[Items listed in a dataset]
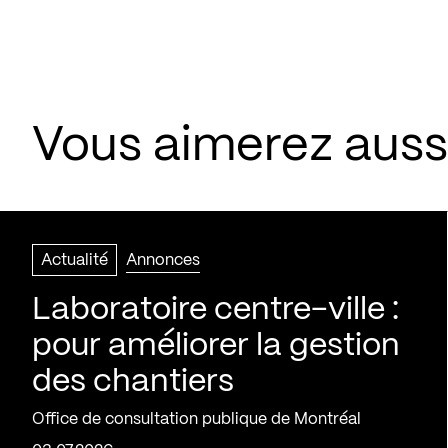
Vous aimerez aussi
Actualité
Annonces
Laboratoire centre-ville :
pour améliorer la gestion
des chantiers
Office de consultation publique de Montréal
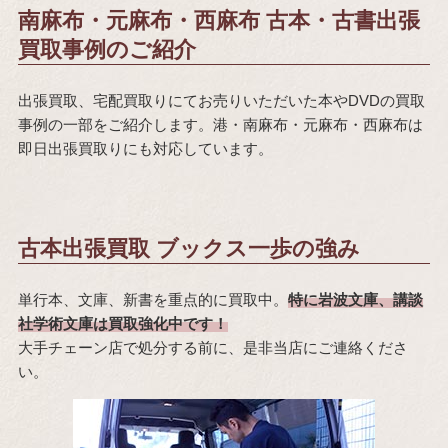
南麻布・元麻布・西麻布 古本・古書出張
買取事例のご紹介
出張買取、宅配買取りにてお売りいただいた本やDVDの買取
事例の一部をご紹介します。港・南麻布・元麻布・西麻布は
即日出張買取りにも対応しています。
古本出張買取 ブックス一歩の強み
単行本、文庫、新書を重点的に買取中。
特に岩波文庫、講談
社学術文庫は買取強化中です！
大手チェーン店で処分する前に、是非当店にご連絡くださ
い。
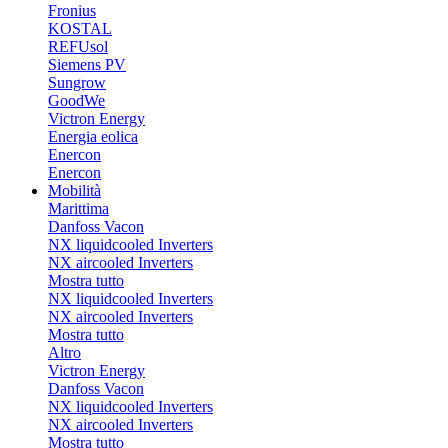
Fronius
KOSTAL
REFUsol
Siemens PV
Sungrow
GoodWe
Victron Energy
Energia eolica
Enercon
Enercon
Mobilità
Marittima
Danfoss Vacon
NX liquidcooled Inverters
NX aircooled Inverters
Mostra tutto
NX liquidcooled Inverters
NX aircooled Inverters
Mostra tutto
Altro
Victron Energy
Danfoss Vacon
NX liquidcooled Inverters
NX aircooled Inverters
Mostra tutto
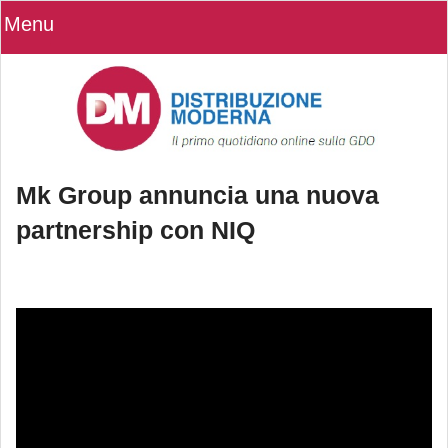
Menu
Mk Group annuncia una nuova
partnership con NIQ
Mk Group annuncia una nuova
partnership con NIQ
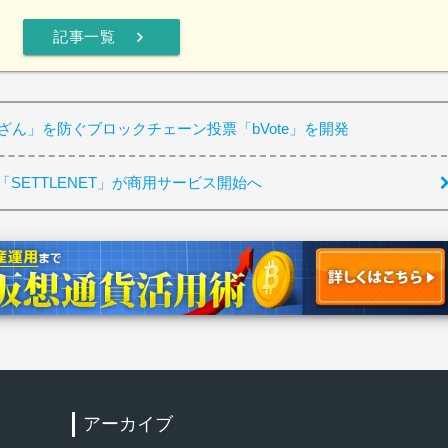
chevron_right
記事一覧
「改ざん」を防ぐブロックチェーン投票「bVote」を開発
SETTLENET」が商用サービス開始へ
アーカイブ
検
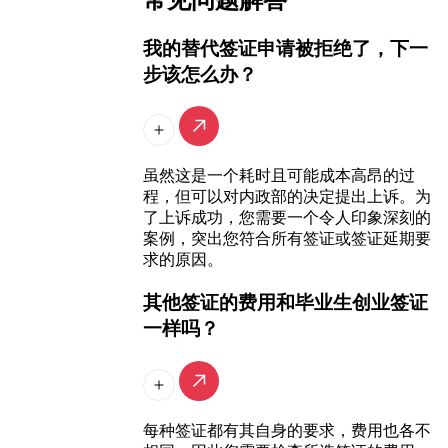
我的替代签证申请被拒绝了，下一
步该怎么办？
虽然这是一个耗时且可能成本高昂的过
程，但可以对内政部的决定提出上诉。为
了上诉成功，您需要一个令人印象深刻的
案例，突出您符合所有签证或签证延期要
求的原因。
其他签证的费用和毕业生创业签证
一样吗？
每种签证都有其自身的要求，费用也各不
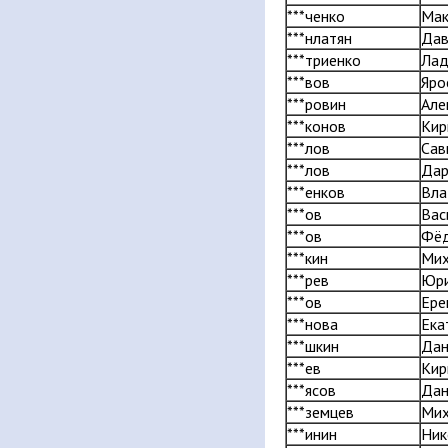
***ченко
Мак
***нлатян
Да
***триенко
Лад
***вов
Яро
***ровин
Але
***конов
Кир
***лов
Сав
***лов
Дар
***енков
Вла
***ов
Вас
***ов
Фё
***кин
Мих
***рев
Юр
***ов
Ере
***нова
Ека
***шкин
Дан
***ев
Кир
***ясов
Дан
***земцев
Мих
***инин
Ник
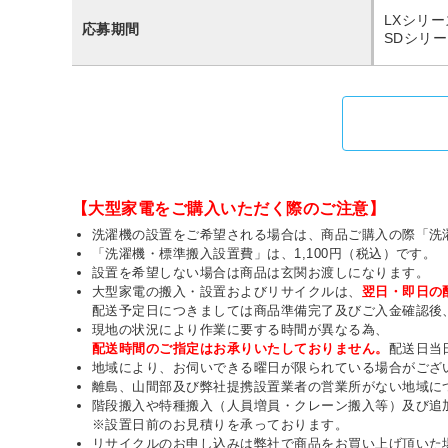
LXシリーズ
応募期間
SDシリーズ
【大型家電をご購入いただく際のご注意】
洗濯機の設置をご希望される場合は、商品ご購入の際「洗
「洗濯機・標準搬入設置費」は、1,100円（税込）です。
設置を希望しない場合は商品は玄関お渡しになります。
大型家電の搬入・設置およびリサイクルは、
翌日・即日の
配送予定日につきましては商品準備完了及びご入金確認後
現地の状況により作業に要する時間が異なる為、
配送時間のご指定はお承りいたしておりません。
配送日当
地域により、お伺いできる曜日が限られている場合がござ
離島、山間部及び弊社提携設置業者の営業所がない地域に
階段搬入や特種搬入（人員増員・クレーン搬入等）及び追
※設置日前のお見積りを承っております。
リサイクルのお申し込みは弊社で商品をお買い上げ頂いた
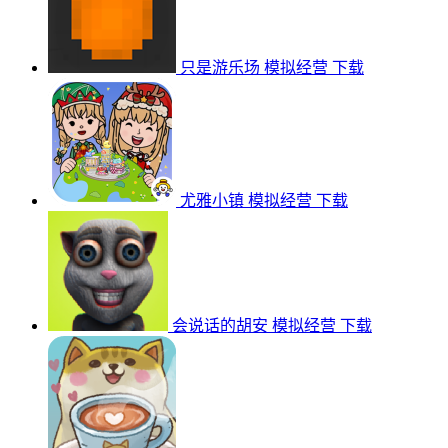
只是游乐场
模拟经营
下载
尤雅小镇
模拟经营
下载
会说话的胡安
模拟经营
下载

#### [REQUIRED ACTION]
Every record above should come back exactly, but without its pictures.

#### [ANSWER BOX]
Vous aimerez aussi
Actualité
Annonces
Laboratoire centre-ville :
pour améliorer la gestion
des chantiers
Office de consultation publique de Montréal
南麻布・元麻布・西麻布 古本・古書出張
買取事例のご紹介
出張買取、宅配買取りにてお売りいただいた本やDVDの買取
事例の一部をご紹介します。港・南麻布・元麻布・西麻布は
即日出張買取りにも対応しています。
古本出張買取 ブックス一歩の強み
単行本、文庫、新書を重点的に買取中。
特に岩波文庫、講談
社学術文庫は買取強化中です！
大手チェーン店で処分する前に、是非当店にご連絡くださ
い。
Fronius
KOSTAL
REFUsol
Siemens PV
Sungrow
GoodWe
Victron Energy
Energia eolica
Enercon
Enercon
Mobilità
Marittima
Danfoss Vacon
NX liquidcooled Inverters
NX aircooled Inverters
Mostra tutto
NX liquidcooled Inverters
NX aircooled Inverters
Mostra tutto
Altro
Victron Energy
Danfoss Vacon
NX liquidcooled Inverters
NX aircooled Inverters
Mostra tutto
Menu
Mk Group annuncia una nuova
partnership con NIQ
Mk Group annuncia una nuova
partnership con NIQ
chevron_right
記事一覧
「改ざん」を防ぐブロックチェーン投票「bVote」を開発
SETTLENET」が商用サービス開始へ
アーカイブ
検
我的替代签证申请被拒绝了，下一
步该怎么办？
虽然这是一个耗时且可能成本高昂的过
程，但可以对内政部的决定提出上诉。为
了上诉成功，您需要一个令人印象深刻的
案例，突出您符合所有签证或签证延期要
求的原因。
其他签证的费用和毕业生创业签证
一样吗？
每种签证都有其自身的要求，费用也各不
***ченко
Мак
***нлатян
Да
***триенко
Лад
***вов
Яро
***ровин
Але
***конов
Кир
***лов
Сав
***лов
Дар
***енков
Вла
***ов
Вас
***ов
Фё
***кин
Мих
***рев
Юр
***ов
Ере
***нова
Ека
***шкин
Дан
***ев
Кир
***ясов
Дан
***земцев
Мих
***инин
Ник
LXシリーズ
応募期間
SDシリーズ
【大型家電をご購入いただく際のご注意】
洗濯機の設置をご希望される場合は、商品ご購入の際「洗
「洗濯機・標準搬入設置費」は、1,100円（税込）です。
設置を希望しない場合は商品は玄関お渡しになります。
大型家電の搬入・設置およびリサイクルは、
翌日・即日の
配送予定日につきましては商品準備完了及びご入金確認後
現地の状況により作業に要する時間が異なる為、
配送時間のご指定はお承りいたしておりません。
配送日当
地域により、お伺いできる曜日が限られている場合がござ
離島、山間部及び弊社提携設置業者の営業所がない地域に
階段搬入や特種搬入（人員増員・クレーン搬入等）及び追
※設置日前のお見積りを承っております。
リサイクルのお申し込みは弊社で商品をお買い上げ頂いた
只是游乐场
模拟经营
下载
尤雅小镇
模拟经营
下载
会说话的胡安
模拟经营
下载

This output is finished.